#### Document extract:
————————
Ryan Krieger, Analyst
Hey, guys, this is Ryan on for Alex. Thanks for taking the question. If you look at the customer additions in the quarter, clearly, they're very strong at over 7,000 again. Can you help us understand the price change on the starter bundle, how that impacts the trajectory of the net adds after a few months of the change being in the market? Is there an initial pop in demand, and then it reverts, or what's the cadence following these price changes? And was that a contributing factor to why the number was down sequentially?
Kate Bueker, CFO
Yeah, I'll start. Net adds were down a bit from Q1 to Q2, but they were very much aligned with the expectations that we had internally and the expectations that we shared on the call last quarter. The other thing to note is they were much more balanced across additions than what we've seen the last couple of quarters. In both Q4 and Q1, we were surprised by the stronger performance in Starter, which was the driver of overall new customer additions. Starter did decline a little bit, but is in line with our expectations, and we would frankly expect it to stay in and around these levels over the next couple of quarters.
Operator, Operator
Thank you. Our next question comes from Terry Tillman of Truist. Your line is now open, please go ahead.
Joe Meares, Analyst
Hey guys, this is Joe Meares on for Terry. Appreciate you taking the question. Just curious, on the 3Q 2023 and 4Q 2023 implied revenue guide, it looks like about 18% growth year-over-year ex-FX. Acknowledging the tough macro, is that decline from the first half largely macro-driven, or is that something that you're seeing as far as your individual net revenue retention being affected?
Kate Bueker, CFO
Maybe I'll just kind of take a step back and talk about how we approach guidance. We approach guidance in a very consistent way. I just finished my fifth year at HubSpot, and we've approached guidance in the same way every quarter during that period. We try to create a set of numbers that we feel good about our ability to deliver across a variety of scenarios. We took the same approach this quarter. Both Yamini and I shared in our prepared remarks that the external environment remains challenged, and that is the foundational baseline assumption for our guidance. That said, we want to provide guidance that we can deliver even if things get a bit worse from here.
Operator, Operator
Thank you. Our next question comes from Michael Turrin of Wells Fargo. Your line is now open, please go ahead.
Michael Berg, Analyst
Hi, you've got Michael Berg on for Michael Turrin here. I wanted to ask on pricing and packaging. You've added a number of features across all hubs, but notably Sales Hub. As you incorporate generative AI, could you help us understand how you might think about either increasing prices or taking more of the value you deliver to your customers? Thank you.
————————
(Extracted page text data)

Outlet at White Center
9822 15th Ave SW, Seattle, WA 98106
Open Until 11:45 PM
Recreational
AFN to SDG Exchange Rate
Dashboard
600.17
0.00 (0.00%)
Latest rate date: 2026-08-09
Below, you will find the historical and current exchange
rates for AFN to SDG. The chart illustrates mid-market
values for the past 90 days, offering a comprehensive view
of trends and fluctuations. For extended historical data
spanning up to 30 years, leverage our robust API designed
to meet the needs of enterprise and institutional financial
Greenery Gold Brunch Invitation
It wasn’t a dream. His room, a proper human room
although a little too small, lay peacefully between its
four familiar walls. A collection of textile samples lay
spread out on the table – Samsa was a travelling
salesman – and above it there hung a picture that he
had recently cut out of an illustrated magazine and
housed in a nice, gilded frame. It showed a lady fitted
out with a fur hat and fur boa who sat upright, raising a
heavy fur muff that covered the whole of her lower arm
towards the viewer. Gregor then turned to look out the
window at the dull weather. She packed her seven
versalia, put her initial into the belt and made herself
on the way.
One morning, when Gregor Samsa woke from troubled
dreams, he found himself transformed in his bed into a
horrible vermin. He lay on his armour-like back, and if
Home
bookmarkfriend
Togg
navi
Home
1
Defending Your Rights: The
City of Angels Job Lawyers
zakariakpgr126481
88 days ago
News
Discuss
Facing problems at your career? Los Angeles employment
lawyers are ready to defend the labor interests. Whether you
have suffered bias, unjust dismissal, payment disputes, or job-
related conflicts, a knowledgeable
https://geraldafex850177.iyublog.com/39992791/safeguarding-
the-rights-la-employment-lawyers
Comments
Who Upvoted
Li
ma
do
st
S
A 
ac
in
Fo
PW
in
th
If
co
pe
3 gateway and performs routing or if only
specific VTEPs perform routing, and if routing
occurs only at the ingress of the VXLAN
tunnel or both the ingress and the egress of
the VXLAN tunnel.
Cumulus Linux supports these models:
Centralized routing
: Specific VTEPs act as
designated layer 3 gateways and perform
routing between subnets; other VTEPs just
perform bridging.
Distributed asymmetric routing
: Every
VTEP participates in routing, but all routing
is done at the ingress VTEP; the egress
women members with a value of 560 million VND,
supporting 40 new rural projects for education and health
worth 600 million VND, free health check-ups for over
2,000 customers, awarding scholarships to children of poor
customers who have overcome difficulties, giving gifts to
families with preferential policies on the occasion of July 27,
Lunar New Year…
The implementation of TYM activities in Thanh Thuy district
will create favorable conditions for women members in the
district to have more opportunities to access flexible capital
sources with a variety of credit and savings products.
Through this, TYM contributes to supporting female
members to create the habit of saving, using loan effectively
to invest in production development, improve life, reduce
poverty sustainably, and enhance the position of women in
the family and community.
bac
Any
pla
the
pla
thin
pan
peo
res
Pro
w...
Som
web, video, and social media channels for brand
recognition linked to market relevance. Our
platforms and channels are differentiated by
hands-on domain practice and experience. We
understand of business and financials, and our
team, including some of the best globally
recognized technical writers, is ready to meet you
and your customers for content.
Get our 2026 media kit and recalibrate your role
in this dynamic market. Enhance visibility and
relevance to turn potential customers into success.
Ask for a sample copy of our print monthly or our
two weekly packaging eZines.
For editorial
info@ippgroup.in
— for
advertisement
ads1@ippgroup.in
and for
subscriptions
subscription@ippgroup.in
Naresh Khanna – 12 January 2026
————————
Proceed with the HubSpot earnings call transcript, continuing it from the point where it stops.

Yamini Rangan, CEO
Yes, Michael, I appreciate that question. Thank you. Our pricing philosophy has not changed. If you step back and think about what our pricing and packaging philosophy has been, it's to add value first and then think about pricing changes next. When we had this discussion on AI monetization, I mentioned exactly the same thing, which is to add value first and then look at pricing. We've added tremendous value in terms of Sales Hub. Last year, we increased Marketing Hub Enterprise pricing, but that was after consistently adding value; four years of adding value into that tier. We feel very comfortable with the impact we have in terms of our customers’ experience. We follow the same pricing philosophy whether AI or Sales Hub is concerned. Ultimately, we think we are in the early stages of a big transformation—the journey of moving from app to suite to platform—and across all of that, our focus is to add-value, gain market share, and adoption before monetizing.
Operator, Operator
Thank you. Our next question comes from Michael Turits of KeyCorp. Your line is now open. Please go ahead.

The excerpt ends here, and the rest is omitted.